Parser vs. lexer and XML

I'm reading about compilers and parsers architecture now and I wonder about one thing... When you have XML, XHTML, HTML or any SGML-based language, what would be the role of a lexer here and what would be the tokens?

I've read that tokens are like words prepared for parsing by the lexer. Although I don't have problem with finding tokens for languages line C, C++, Pascal etc., where there are keywords, names, literals and other word-like strings separated by whitespace, with XML i have a problem, because there aren't any words! It's only plain text interleaved with the markup (tags).

I thought to myself that it could be that these tags and plain text fragments are the tokens, something like that: [TXT][TAG][TAG][TXT][TAG][TXT][TAG][TAG][TXT].... It would be quite reasonable, since SGML doesn't care what's inside the markup delimiters < and > (well, it recognizes special processing instructions and definitions when it founds ? or ! as the next character; comments belong to that group too), and the SGML tokenizer could be a base for the XML/HTML/XHTML parser.

But then I realized that there can be < characters stuffed inside the markup as a part of other syntax: attribute values :-/ Even if it's not quite good idea to put < characters inside attribute values (it's better to use &lt; for that), many browsers and editors deal with that and treat these < as a part of the attribute value, not a tag delimiter.

It complicates things a bit, because I don't see a way to recognize markup like that by a simple Deterministic Finite Automaton (DFA) in the lexer. It looks like it requires a separate context for the automaton when it's inside the tag, and another context when it encounters an attribute value. This would need a stack of states/contexts I think, so DFA might not handle that. Am I right?

What's your view? Is it good to make tokens from tags (markup) and plain text?

Here: http://www.antlr.org/wiki/display/ANTLR3/Parsing+XML
is used some kind different technique: they treat < and > (and also </ and />) as separate tokens, and inside the tags they use GENERIC_ID as a token etc.They generally move most of the work to the parser. But they also have to change contexts for the tokenizer: they use different context in the plain text, and different in markup (but they forgot about attribute values context I think, because first occurence of > will end the tag in their lexer).

So what's the best approach for parsing SGML-like languages? Is the lexer really used there? If yes, what strings constitute the tokens?


  • Having built XML and HTML parsers, I have opinions.

    Lexemes in general should be recognizable language elements.

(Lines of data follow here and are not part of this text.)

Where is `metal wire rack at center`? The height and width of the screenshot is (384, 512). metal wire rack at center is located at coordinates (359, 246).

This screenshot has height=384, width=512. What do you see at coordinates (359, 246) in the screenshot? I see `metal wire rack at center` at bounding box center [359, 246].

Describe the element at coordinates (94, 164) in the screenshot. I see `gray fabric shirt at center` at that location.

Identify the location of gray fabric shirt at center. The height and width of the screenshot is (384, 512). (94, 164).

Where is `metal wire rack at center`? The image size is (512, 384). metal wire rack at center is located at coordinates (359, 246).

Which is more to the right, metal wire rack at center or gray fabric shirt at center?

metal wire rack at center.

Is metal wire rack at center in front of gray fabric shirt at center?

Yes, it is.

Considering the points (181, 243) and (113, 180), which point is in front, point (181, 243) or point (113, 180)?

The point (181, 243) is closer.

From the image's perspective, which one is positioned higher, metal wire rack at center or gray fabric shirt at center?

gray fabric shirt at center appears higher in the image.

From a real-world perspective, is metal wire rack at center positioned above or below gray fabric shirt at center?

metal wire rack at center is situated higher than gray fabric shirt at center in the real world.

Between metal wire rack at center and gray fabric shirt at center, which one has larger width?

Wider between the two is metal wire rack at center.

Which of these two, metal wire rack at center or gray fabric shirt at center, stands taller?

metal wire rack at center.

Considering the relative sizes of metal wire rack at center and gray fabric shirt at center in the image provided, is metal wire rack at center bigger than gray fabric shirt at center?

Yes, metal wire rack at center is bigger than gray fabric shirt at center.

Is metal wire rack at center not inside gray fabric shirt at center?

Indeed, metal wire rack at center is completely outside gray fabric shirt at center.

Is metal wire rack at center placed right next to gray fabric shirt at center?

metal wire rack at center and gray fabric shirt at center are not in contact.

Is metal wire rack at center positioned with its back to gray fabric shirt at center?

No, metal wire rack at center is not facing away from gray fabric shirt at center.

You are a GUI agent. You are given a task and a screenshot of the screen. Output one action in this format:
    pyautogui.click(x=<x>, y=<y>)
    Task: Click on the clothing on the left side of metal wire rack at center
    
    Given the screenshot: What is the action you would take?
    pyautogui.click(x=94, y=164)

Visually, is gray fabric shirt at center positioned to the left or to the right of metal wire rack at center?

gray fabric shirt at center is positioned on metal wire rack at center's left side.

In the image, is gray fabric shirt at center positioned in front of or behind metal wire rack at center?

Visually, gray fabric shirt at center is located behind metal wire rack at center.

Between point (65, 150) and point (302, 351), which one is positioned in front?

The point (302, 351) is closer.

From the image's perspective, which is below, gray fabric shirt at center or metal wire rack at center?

    For XML and HTML, these correspond basically to

    • TAGBEGIN, things of the form of <NAME
    • TAGEND, of the form of >
    • TAGCLOSE, of the form of </NAME>
    • TAGENDANDCLOSE of the form /> (XML only)
    • ATTRIBUTENAME, of the form of NAME
    • EQUALSIGN, being precisely =
    • ATTRIBUTEVALUE, being the value of the exact character string represented by an attribute, regardless of quotes (or even absence of quotes, for legacy HTML). If there are escaped character codes inside the attribute, those code should be converted to their actual character code.
    • CONTENT, which is the text between TAGENDs and TAGBEGINs. Like ATTRIBUTEVALUES, any escaped characters should be converted, so the CONTENT between <B>foo&lt;bar</B> is converted to the text foo<bar If you want to keep the entity invocations as seperate tokens, you could do that, producing streams of CONTENT and ENTITYINVOCATION tokens between TAGENDs and TAGSTARTs; depends on what your goal is.

    We can argue about whether you want to produce a token for HTML/XML comments or not. If you do, you do.

    If we ignore the complications of DTDs and Schemas for XML, that's all you really need.

    How the lexer produces these is more complicated; with XML and HTML, there's a lot of messiness having to do with escapes in the input stream, <[CDATA[ ... ]]> (if I have that right) which is just a funny kind of quote and vanishes when the CONTENT lexeme is produced. To handle all this, you need a pretty sophisticated lexer engine. And yes, as practical matter, you need different lexical states ("modes") to process different parts of the text. I pretty much have one major mode to process things inside <...>, and one major mode to process CONTENT.